Will she fight for a Lok Sabha seat?
Given the dwindling numbers, Mamata’s own standing may depend now on having a seat. She lost her assembly contest to the BJP’s Suvendu Adhikari, who is now CM.
One route back for her is a Lok Sabha by-election. A prominent Bengali newspaper reported that Baharampur MP Yusuf Pathan, another former cricketer, may be asked to step down for her.
That is where Sourav Ganguly’s name came in, as Anandabazar Patrika reported on its June 4 front page that he had been asked to carry Mamata’s message to Pathan, urging him to quit; and that Pathan had refused.
On Saturday, Ganguly issued a signed statement to “all the media houses” seeking to knock down that story and wider speculation.
“I was never requested/asked by Ms Mamata Banerjee to convey any message from her to Mr Yusuf Pathan, whether to step down from his parliamentary seat, as alleged or otherwise or at all,” he said.
“I never approached or contacted Mr Yusuf Pathan with any such or other request/message. As such, the question of Mr Yusuf Pathan responding in the manner as alleged in the article does not and cannot arise,” he added.
The reports of such a move by him, he said, were “in reckless disregard of the truth”.
Ganguly, who has turned down political offers before, asked the media not to run such claims without checking them. Neither Pathan nor the TMC has responded.
Yusuf Pathan, a slog-over specialist in his time as a batter, won Baharampur in 2024 by beating veteran Congress leader Adhir Ranjan Chowdhury by a significant 85,000-odd votes. Originally from Gujarat, he had a Bengal connection via his stint for the Kolkata Knight Riders in the IPL.

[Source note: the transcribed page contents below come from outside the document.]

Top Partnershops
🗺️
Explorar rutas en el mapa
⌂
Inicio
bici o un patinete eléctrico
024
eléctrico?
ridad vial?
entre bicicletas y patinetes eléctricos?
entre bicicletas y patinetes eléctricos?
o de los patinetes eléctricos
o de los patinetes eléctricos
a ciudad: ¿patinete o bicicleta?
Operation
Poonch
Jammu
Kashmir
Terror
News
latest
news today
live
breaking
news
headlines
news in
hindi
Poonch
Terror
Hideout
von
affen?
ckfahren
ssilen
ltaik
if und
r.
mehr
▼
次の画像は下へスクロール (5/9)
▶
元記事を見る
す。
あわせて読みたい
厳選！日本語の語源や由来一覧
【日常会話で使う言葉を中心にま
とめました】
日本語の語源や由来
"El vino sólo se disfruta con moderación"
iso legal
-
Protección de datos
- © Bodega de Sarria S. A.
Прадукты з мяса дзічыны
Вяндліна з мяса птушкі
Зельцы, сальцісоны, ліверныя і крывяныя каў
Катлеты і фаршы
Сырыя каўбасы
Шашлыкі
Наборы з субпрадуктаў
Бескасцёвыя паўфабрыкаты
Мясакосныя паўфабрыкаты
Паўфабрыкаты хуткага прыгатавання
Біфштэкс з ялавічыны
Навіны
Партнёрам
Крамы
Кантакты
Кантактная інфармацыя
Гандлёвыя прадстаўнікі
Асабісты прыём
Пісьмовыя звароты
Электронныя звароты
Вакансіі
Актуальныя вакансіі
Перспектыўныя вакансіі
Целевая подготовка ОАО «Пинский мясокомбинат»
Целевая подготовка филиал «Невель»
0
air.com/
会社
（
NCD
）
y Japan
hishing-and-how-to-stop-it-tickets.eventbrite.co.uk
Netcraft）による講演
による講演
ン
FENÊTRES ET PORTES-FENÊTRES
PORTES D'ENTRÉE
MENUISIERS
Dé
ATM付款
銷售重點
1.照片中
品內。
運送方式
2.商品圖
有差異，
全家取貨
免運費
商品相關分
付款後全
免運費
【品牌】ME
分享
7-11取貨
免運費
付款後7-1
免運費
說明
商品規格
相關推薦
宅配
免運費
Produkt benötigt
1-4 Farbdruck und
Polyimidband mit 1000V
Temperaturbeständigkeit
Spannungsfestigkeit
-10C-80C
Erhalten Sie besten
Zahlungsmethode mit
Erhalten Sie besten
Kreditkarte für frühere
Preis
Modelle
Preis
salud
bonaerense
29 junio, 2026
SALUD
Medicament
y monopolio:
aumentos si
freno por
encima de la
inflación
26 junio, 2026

Mamata Banerjee last sat in the Lok Sabha in 2011, resigning her seat a day before she was sworn in as chief minister in May of that year, having ended decades of Left Front rule in her home state.
She first entered Parliament in 1984 on the Congress ticket and got served seven Lok Sabha wins in total. In between, she left the Congress and founded the TMC in 1998.
She held ministerial office under three prime ministers. She began as Union minister of state in PV Narasimha Rao’s Congress government in 1991. Under BJP’s Atal Bihari Vajpayee, she became railway minister as TMC’s undisputed leader, and later served as coal minister. She aligned with the Congress and became railway minister under Manmohan Singh as well, before taking the CM’s chair.